Regia di Ingmar Bergman vedi scheda film
Chi ci può essere di più mite, raffinato, acculturato di una coppia di violinisti di un'orchestra per musica classica? Lui, addirittura, la notte, si sogna di eseguire il quarto dei "Concerti Brandeburghesi" di Bach... Scoppiata la guerra, i due si sono trasferiti su un'isoletta a coltivare mirtilli, ma neanche questo li salverà dalla brutalità del conflitto. Presi ingiustamente prigionieri, interrogati, torturati, accusati di tradimento, presi dalla fame e dalla paura della morte, si abbrutiranno fino al punto che lei diventa l'amante di un potentazzo locale, mentre lui si trasformerà in ubriacone, ladro e assassino.
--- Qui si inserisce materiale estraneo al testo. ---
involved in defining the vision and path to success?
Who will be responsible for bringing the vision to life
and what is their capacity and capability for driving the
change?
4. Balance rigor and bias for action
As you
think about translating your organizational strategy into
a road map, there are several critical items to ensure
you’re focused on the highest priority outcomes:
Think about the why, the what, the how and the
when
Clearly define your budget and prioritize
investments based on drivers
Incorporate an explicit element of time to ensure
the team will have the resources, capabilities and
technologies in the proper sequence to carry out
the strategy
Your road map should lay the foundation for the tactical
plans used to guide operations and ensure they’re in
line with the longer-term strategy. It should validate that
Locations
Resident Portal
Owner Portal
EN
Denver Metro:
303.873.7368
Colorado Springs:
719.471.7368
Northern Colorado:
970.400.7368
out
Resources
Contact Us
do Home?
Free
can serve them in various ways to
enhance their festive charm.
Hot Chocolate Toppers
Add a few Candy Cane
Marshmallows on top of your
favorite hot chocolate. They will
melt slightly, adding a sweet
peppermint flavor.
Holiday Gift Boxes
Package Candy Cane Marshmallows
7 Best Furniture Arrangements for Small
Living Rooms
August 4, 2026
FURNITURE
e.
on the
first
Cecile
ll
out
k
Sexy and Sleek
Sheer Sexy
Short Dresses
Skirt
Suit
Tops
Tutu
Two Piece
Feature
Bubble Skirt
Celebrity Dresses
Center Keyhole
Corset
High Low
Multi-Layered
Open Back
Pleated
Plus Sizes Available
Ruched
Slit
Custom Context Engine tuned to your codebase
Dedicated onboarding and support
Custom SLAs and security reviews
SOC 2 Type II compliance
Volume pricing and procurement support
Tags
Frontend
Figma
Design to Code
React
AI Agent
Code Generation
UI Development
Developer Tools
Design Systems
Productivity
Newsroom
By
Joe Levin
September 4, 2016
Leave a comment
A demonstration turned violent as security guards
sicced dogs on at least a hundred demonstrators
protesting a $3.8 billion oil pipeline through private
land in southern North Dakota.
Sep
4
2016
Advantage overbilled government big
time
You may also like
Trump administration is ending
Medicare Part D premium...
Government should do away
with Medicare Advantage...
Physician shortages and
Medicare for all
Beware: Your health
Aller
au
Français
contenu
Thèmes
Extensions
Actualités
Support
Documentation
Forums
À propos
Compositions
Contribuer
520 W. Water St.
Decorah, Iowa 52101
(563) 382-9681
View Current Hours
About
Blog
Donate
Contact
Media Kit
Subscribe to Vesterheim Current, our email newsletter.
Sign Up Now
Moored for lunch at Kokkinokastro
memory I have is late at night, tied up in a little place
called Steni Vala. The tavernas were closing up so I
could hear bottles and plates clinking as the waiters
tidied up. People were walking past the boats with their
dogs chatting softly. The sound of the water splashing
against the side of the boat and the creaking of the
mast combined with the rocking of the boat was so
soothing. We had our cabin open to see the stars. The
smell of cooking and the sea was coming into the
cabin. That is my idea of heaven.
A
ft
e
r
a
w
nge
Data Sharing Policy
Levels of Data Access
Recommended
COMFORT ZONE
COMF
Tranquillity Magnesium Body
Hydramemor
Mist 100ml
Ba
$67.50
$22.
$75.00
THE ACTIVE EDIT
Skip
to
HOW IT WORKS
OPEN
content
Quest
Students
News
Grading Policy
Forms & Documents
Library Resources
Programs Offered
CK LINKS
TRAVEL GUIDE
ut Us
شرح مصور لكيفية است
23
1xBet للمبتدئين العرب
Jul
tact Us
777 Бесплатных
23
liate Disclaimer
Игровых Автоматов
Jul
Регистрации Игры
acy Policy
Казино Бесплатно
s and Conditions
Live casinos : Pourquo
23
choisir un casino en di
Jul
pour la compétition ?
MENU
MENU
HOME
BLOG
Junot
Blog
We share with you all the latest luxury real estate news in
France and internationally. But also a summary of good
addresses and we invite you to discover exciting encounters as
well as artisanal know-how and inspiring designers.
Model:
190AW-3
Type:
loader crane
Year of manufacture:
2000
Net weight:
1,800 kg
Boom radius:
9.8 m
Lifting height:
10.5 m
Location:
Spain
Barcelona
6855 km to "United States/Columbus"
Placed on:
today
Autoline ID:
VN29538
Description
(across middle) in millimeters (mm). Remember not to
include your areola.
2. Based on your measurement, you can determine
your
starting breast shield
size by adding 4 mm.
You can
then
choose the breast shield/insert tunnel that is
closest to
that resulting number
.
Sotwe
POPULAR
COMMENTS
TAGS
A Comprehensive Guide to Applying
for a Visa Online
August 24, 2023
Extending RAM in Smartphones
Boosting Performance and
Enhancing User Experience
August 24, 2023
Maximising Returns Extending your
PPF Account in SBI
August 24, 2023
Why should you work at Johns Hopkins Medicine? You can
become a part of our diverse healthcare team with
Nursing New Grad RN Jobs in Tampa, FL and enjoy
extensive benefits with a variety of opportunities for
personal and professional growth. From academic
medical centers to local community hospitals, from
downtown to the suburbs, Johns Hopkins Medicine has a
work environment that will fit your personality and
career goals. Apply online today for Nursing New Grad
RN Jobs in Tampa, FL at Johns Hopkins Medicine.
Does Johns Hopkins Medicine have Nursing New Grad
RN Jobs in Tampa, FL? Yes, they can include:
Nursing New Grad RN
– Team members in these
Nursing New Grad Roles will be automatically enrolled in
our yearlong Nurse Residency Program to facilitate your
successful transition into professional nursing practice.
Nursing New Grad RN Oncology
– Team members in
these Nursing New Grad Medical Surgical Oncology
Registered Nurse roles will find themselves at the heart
In pieno 1968 Bergman gira questo atto d'accusa contro la guerra sempre e comunque, senza né domandarsi né spiegare chi faccia guerra a chi, perché essa è sempre ingiusta, barbara e senza speranza. Neanche gli animi nobili riescono a passare indenni attraverso questa follia: se sopravvivono, non sono più gli stessi, dagradati, come sono, allo stato ferino. Ma "La vergogna" è anche un atto d'accusa nei confronti di coloro, specialmente intellettuali, rifiutino di prendere posizione (Eva, intervistata dai "ribelli", risponde di non avere idee politiche), perché sono le vittime più facili della ferocia bellica.
In questo film Bergman rinuncia a parecchi dei suoi dimboli e dei suoi silenzi, ma non disdegna riferimenti letterari "alti", come Kafka (quanto meno per l'episodio dell'interrogatorio) e Orwell (l'anziano rigattiere che poi si trasforma in capo partigiano non può non ricordare "1984").
Ottima, come sempre l'interpretazione degli interpreti, tutti tra i fedelissimi di Bergman: Liv Ullmann, Max von Sydow e Gunnar Björnstrand.